__INSTRUCTIONS TO FOLLOW__
Rewrite the passage about the SAMBlé database from the words "Representative queries of" through "genes, and varieties.", replacing "shared database" with "common database".

__TEXT SECTION__
↓

This information was first automatically extracted from the literature, then assessed against reference material and elite material (335 varieties) under field conditions for different traits of interest. Finally, the markers that gave the best results and could be used in breeding selection schemes were recorded in the database to be queried by the partner breeders [24]. The traits considered in the SAMBlé project were related to four main large topics, namely, disease resistance, resistance to abiotic stress, plant development, and baking quality.

Representative queries of the breeders were, “which alleles and markers are involved in resistance to rust (e.g., leaf rust, stripe rust, stem rust)” and “what are the varieties tested.” Same question arises for “bread making quality (e.g., flour quality, color, composition, mechanical property, crumb firmness)?”.

A general objective of SAMBlé was to develop a shared database with the information collected by the project that would be easily searchable. The WTO was designed to support this goal. The ontology should support queries on traits and phenotypes at various levels of aggregation combinied with other criteria on markers, genes, and varieties.

To this purpose we created WTO as deep non-strict hierarchies of traits, phenotypes, and environment factors. Non-strict means here that one concept may have several direct parents forming a direct acyclic oriented graph. It covers the large set of topics of the SAMBlé database, ranging from development or resistance to stress to food quality.

↑

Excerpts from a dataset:
↓

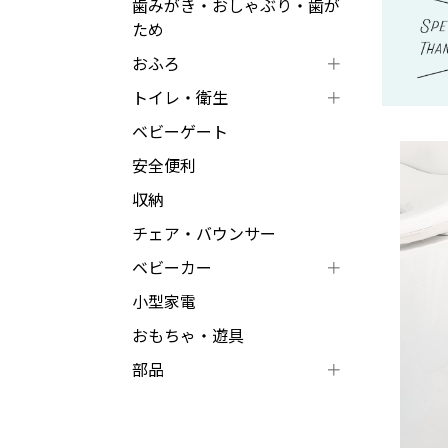
歯みがき・おしゃぶり・歯が
ため
おふろ
トイレ・衛生
ベビーゲート
安全便利
収納
チェア・バウンサー
ベビーカー
小型家電
おもちゃ・遊具
部品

↑

__EXERCISE RESULT__
Representative queries of the breeders were, “which alleles and markers are involved in resistance to rust (e.g., leaf rust, stripe rust, stem rust)” and “what are the varieties tested.” Same question arises for “bread making quality (e.g., flour quality, color, composition, mechanical property, crumb firmness)?”.

A general objective of SAMBlé was to develop a common database with the information collected by the project that would be easily searchable. The WTO was designed to support this goal. The ontology should support queries on traits and phenotypes at various levels of aggregation combinied with other criteria on markers, genes, and varieties.